08.08.2016

EuGH: Marktplatzbetreiber haften für Produktfälschungen auf physischen Marktplätzen

Inhaber geistiger Schutzrechte wie beispielsweise Marken- oder Urheberrechte haben durch die direkte Inanspruchnahme des Marktplatzbetreibers nunmehr eine effektive Möglichkeit, gegen Produktfälschungen auf Märkten oder Börsen vorzugehen. Mit Urteil vom 07.07.2016 (C-494/15) hat der Europäische Gerichtshof entschieden, dass die Betreiber physischer Marktplätze unter denselben Voraussetzungen für Rechtsverletzungen Dritter haften wie die Betreiber von Online-Marktplätzen.

Neben der Verbreitung unautorisiert nachgeahmter Ware auf Online-Marktplätzen wie eBay sehen sich Rechteinhaber mit einem beträchtlichen Angebot von Produktfälschungen auf physischen Märkten bzw. Börsen konfrontiert. Die Inanspruchnahme einzelner Händler ist oftmals zeit- und kostenaufwändig; zudem wird die Rechtsdurchsetzung durch mangelnde Kenntnis der persönlichen Daten des jeweiligen Standbetreibers, eventuell ausländischen Wohnsitz oder aber mangelnde Liquidität und damit erfolglose Vollstreckung erschwert. Die direkte Inanspruchnahme des Marktbetreibers stellt damit eine effektive Handlungsalternative für betroffene Rechteinhaber dar, um die Verbreitung von Produktfälschungen wirksam zu unterbinden.


Gegenstand des Ausgangsverfahrens in der Tschechischen Republik war eine Klage mehrerer Inhaber bekannter Marken wie Burberry, Lacoste und Tommy Hilfiger gegen Delta Center. Bei Delta Center handelt es sich um die Mieterin des Marktplatzes „Prager Markthallen“, auf dem einzelne Standbetreiber immer wieder gefälschte Markenprodukte verkauft hatten.


Der EuGH urteilte unter Bezugnahme auf Art. 11 der Richtlinie 2004/48/EG, dass dem Betreiber eines physischen Marktplatzes als „Mittelsperson“ aufgegeben werden kann, von dritten Händlern begangene Rechtsverletzungen abzustellen und darüber hinaus Maßnahmen zur Verhinderung erneuter Verstöße zu treffen.

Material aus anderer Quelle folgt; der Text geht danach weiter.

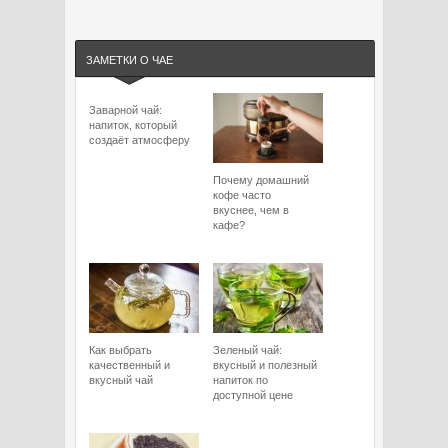
ЗАМЕТКИ О ЧАЕ
Заварной чай:
напиток, который
создаёт атмосферу
Почему домашний
кофе часто
вкуснее, чем в
кафе?
Как выбрать
Зеленый чай:
качественный и
вкусный и полезный
вкусный чай
напиток по
доступной цене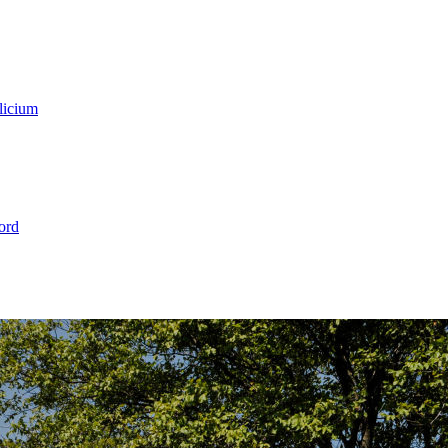
licium
ord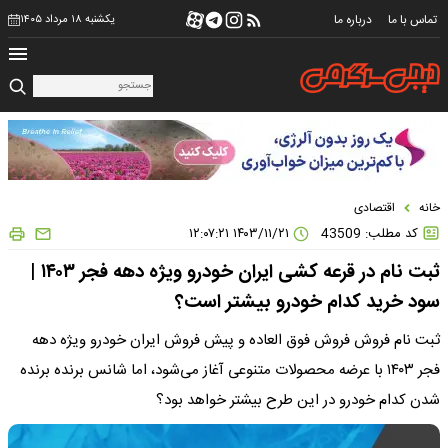
تماس با ما
درباره ما
یکشنبه ۱۸ مرداد ۱۴۰۵
خانه
اقتصادی
کد مطلب: 43509
۱۴۰۳/۱۱/۲۱ ۱۲:۰۷:۲۱
ثبت نام در قرعه کشی ایران خودرو ویژه دهه فجر ۱۴۰۳ |
سود خرید کدام خودرو بیشتر است؟
ثبت نام فروش فروش فوق العاده و پیش فروش ایران خودرو ویژه دهه
فجر ۱۴۰۳ با عرضه محصولات متنوعی آغاز می‌شود، اما شانس برنده برنده
شدن کدام خودرو در این طرح بیشتر خواهد بود؟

Diese Maßnahmen müssen wirksam, verhältnismäßig und abschreckend sein, ohne Schranken für den rechtmäßigen Handel zu errichten. So kann zwar keine generelle und ständige Überwachung der Kunden gefordert, jedoch der Marktbetreiber gezwungen werden, Maßnahmen zur Vermeidung erneuter gleichartiger Rechtsverletzungen durch denselben Händler zu ergreifen.